╭─ EXTRACTED RECORDS

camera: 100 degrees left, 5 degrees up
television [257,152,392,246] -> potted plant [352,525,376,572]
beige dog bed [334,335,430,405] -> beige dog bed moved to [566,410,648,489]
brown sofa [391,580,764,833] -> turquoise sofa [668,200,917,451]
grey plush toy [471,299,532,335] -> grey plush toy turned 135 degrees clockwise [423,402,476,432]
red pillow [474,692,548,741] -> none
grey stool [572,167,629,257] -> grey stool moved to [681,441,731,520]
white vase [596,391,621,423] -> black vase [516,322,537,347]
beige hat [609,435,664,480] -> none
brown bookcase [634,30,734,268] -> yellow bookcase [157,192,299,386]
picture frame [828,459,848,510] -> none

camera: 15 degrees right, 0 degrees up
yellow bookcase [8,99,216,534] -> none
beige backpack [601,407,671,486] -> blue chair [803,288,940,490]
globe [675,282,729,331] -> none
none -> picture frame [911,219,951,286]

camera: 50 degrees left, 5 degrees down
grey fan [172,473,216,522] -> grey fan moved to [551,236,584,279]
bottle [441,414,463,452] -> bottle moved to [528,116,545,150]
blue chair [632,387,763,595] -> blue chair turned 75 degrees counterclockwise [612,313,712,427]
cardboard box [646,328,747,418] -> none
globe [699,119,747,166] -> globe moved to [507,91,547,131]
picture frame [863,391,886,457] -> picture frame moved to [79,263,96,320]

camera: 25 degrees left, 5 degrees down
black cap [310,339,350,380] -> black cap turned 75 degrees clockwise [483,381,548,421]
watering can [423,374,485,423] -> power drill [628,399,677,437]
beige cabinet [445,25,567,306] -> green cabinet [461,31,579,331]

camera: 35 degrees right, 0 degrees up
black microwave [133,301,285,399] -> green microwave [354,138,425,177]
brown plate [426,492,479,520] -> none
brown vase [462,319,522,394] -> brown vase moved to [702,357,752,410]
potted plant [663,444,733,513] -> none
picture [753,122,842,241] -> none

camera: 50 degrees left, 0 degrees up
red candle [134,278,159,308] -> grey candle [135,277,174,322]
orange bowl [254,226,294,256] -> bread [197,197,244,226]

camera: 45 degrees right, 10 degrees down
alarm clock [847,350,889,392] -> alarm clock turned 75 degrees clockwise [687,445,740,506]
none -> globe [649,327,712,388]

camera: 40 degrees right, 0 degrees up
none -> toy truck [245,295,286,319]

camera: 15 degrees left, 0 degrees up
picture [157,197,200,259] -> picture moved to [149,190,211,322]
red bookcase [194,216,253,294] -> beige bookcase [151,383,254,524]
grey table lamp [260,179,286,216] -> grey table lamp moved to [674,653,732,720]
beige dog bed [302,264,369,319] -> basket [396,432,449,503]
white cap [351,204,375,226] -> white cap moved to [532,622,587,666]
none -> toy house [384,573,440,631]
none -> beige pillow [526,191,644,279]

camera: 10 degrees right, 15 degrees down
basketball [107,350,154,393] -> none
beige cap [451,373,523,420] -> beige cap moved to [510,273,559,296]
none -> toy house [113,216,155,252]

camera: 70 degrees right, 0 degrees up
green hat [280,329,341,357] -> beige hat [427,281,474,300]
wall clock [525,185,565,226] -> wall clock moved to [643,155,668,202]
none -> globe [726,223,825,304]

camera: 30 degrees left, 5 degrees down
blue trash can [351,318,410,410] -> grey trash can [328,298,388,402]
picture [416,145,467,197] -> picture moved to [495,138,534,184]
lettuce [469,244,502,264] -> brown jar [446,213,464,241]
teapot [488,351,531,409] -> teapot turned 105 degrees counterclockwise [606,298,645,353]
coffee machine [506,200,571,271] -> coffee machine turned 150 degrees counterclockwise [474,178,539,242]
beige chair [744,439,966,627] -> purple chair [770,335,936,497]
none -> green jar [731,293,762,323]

╰─

● EXERCISE
Set down, unchanged, only those lines above that fall between the line with "red pillow [474,692,548,741] -> none" and the line with "camera: 50 degrees left, 5 degrees down", the two end lines included.

● RESPONSE TO THIS EXERCISE
red pillow [474,692,548,741] -> none
grey stool [572,167,629,257] -> grey stool moved to [681,441,731,520]
white vase [596,391,621,423] -> black vase [516,322,537,347]
beige hat [609,435,664,480] -> none
brown bookcase [634,30,734,268] -> yellow bookcase [157,192,299,386]
picture frame [828,459,848,510] -> none

camera: 15 degrees right, 0 degrees up
yellow bookcase [8,99,216,534] -> none
beige backpack [601,407,671,486] -> blue chair [803,288,940,490]
globe [675,282,729,331] -> none
none -> picture frame [911,219,951,286]

camera: 50 degrees left, 5 degrees down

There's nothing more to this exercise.